2. Councils vary over whether they require full planning permission for polytunnels; some just need prior notification. Simple though that sounds, it still involves much form filling. You can pay someone else to go through this process for you – I was quoted £250, so thought I’d give it a bash myself.
3. The planning path is a bit like the Hansel and Gretel route to the gingerbread house – post breadcrumb disappearance. First-hand advice is invaluable, I owe many thanks to Claire Brown at Plant Passion for hers.
4. DON’T even attempt to apply using the Government Planning Portal. Were he still about, Dante would have added another circle of hell to his Inferno just to include this. It’s much better to take the forms to the council planning office and get them to explain exactly what you need in person/check you’ve done it right before you submit.

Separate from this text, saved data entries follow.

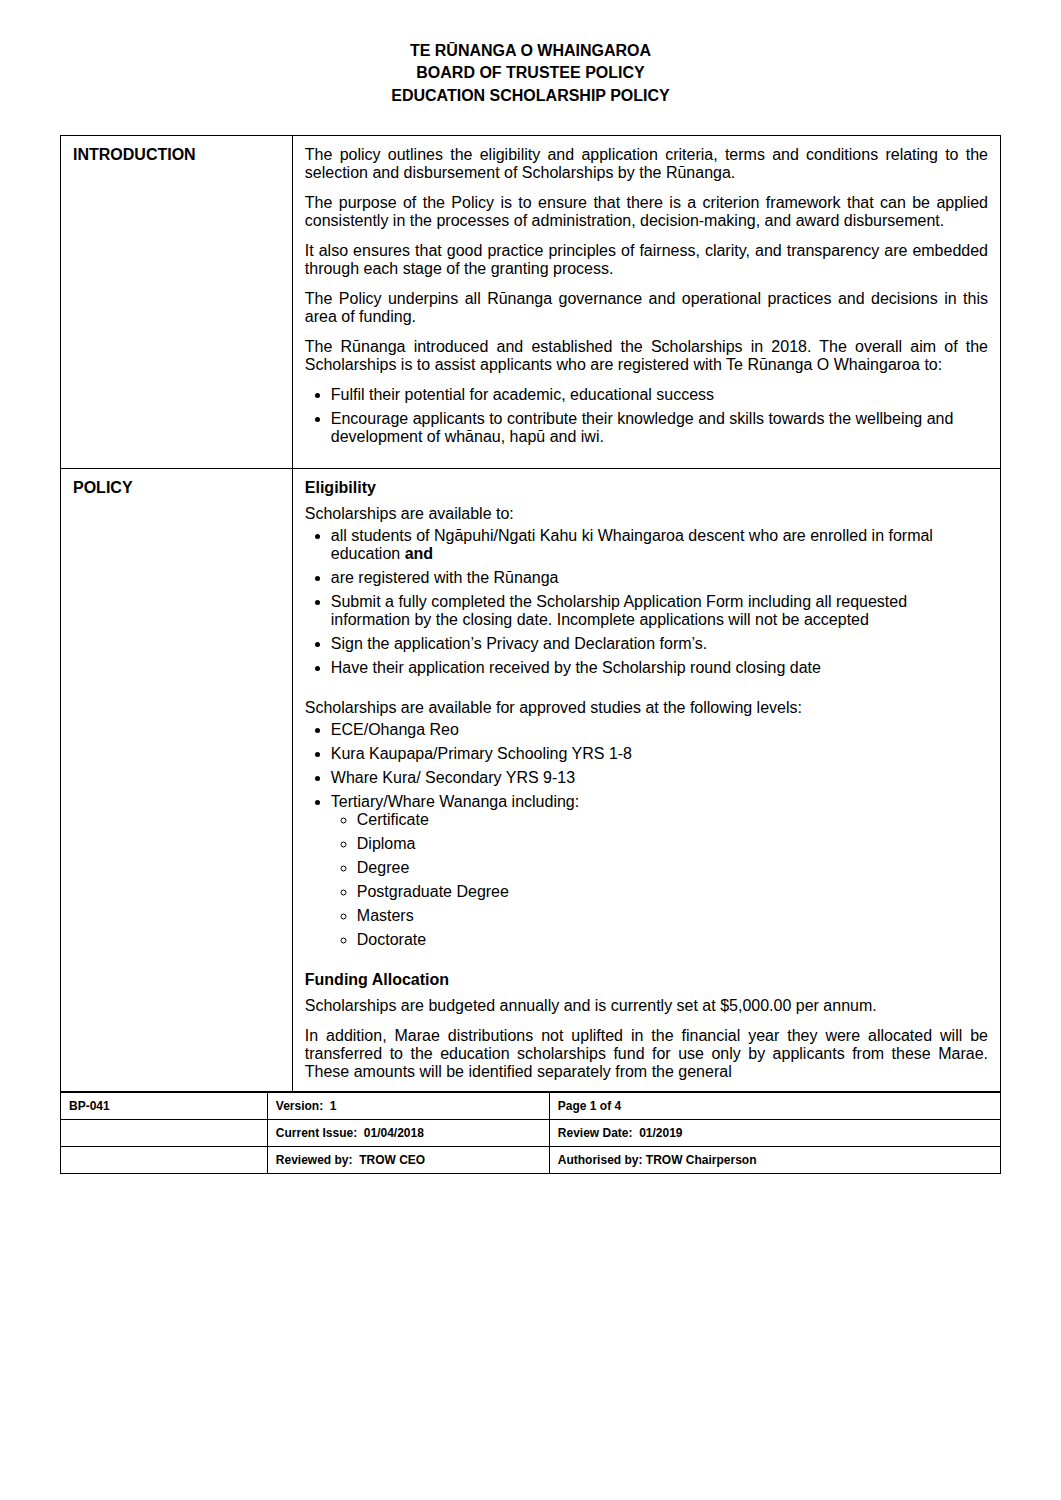TE RŪNANGA O WHAINGAROA
BOARD OF TRUSTEE POLICY
EDUCATION SCHOLARSHIP POLICY
| INTRODUCTION | The policy outlines the eligibility and application criteria, terms and conditions relating to the selection and disbursement of Scholarships by the Rūnanga. The purpose of the Policy is to ensure that there is a criterion framework that can be applied consistently in the processes of administration, decision-making, and award disbursement. It also ensures that good practice principles of fairness, clarity, and transparency are embedded through each stage of the granting process. The Policy underpins all Rūnanga governance and operational practices and decisions in this area of funding. The Rūnanga introduced and established the Scholarships in 2018. The overall aim of the Scholarships is to assist applicants who are registered with Te Rūnanga O Whaingaroa to: Fulfil their potential for academic, educational success Encourage applicants to contribute their knowledge and skills towards the wellbeing and development of whānau, hapū and iwi. |
| POLICY | Eligibility Scholarships are available to: all students of Ngāpuhi/Ngati Kahu ki Whaingaroa descent who are enrolled in formal education and are registered with the Rūnanga Submit a fully completed the Scholarship Application Form including all requested information by the closing date. Incomplete applications will not be accepted Sign the application’s Privacy and Declaration form’s. Have their application received by the Scholarship round closing date Scholarships are available for approved studies at the following levels: ECE/Ohanga Reo Kura Kaupapa/Primary Schooling YRS 1-8 Whare Kura/ Secondary YRS 9-13 Tertiary/Whare Wananga including: Certificate Diploma Degree Postgraduate Degree Masters Doctorate Funding Allocation Scholarships are budgeted annually and is currently set at $5,000.00 per annum. In addition, Marae distributions not uplifted in the financial year they were allocated will be transferred to the education scholarships fund for use only by applicants from these Marae. These amounts will be identified separately from the general |
| BP-041 | Version: 1 | Page 1 of 4 |
| | Current Issue: 01/04/2018 | Review Date: 01/2019 |
| | Reviewed by: TROW CEO | Authorised by: TROW Chairperson |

5. For both prior notification and permission proper, you will need to provide a site map and one giving the exact position of the polytunnel within the site. You can buy maps sites such as Get Mapping for £33, which allow you to draw your outlines (pretty fiddly until you get the hang of it) onto an OS map centred on your postcode.
6. There also need to be front and side scale elevation drawings (yes, I know, it’s a polytunnel and we all know what one of them looks like but still…). At this point, unless you have a scale rule and a couple of days of your life to fritter, speak nicely to the company you’re buying the tunnel from and they may well do this bit for you – kind Paul Sneyd at Haygrove rescued me after I’d buried my desk in a litter of scrumpled up attempts and blurted Rotring pen ink all over the final version.
7. Once you’ve submitted the forms in quadruplicate, your application gets validated, passed round various bodies in case anyone has an objection and, all being equal, you should get your permission in about six weeks….
8. …Or not. On the advice of the council, I submitted prior notification. Someone then looked at the rule book and found that because we have LESS than 11 acres we did then in fact have to go for full permission. So through the whole process we went again, six weeks later into the growing season.
9. Just because the Government Portal and indeed the council officer you run through the application with say that a 1:2500 scale site map is just fine, doesn’t mean it is with the Validation department. They would rather 1:500, which means a whole new map…
10. Councils usually take a couple of days between submission and validation. Three weeks down the line, I wait with bated breath.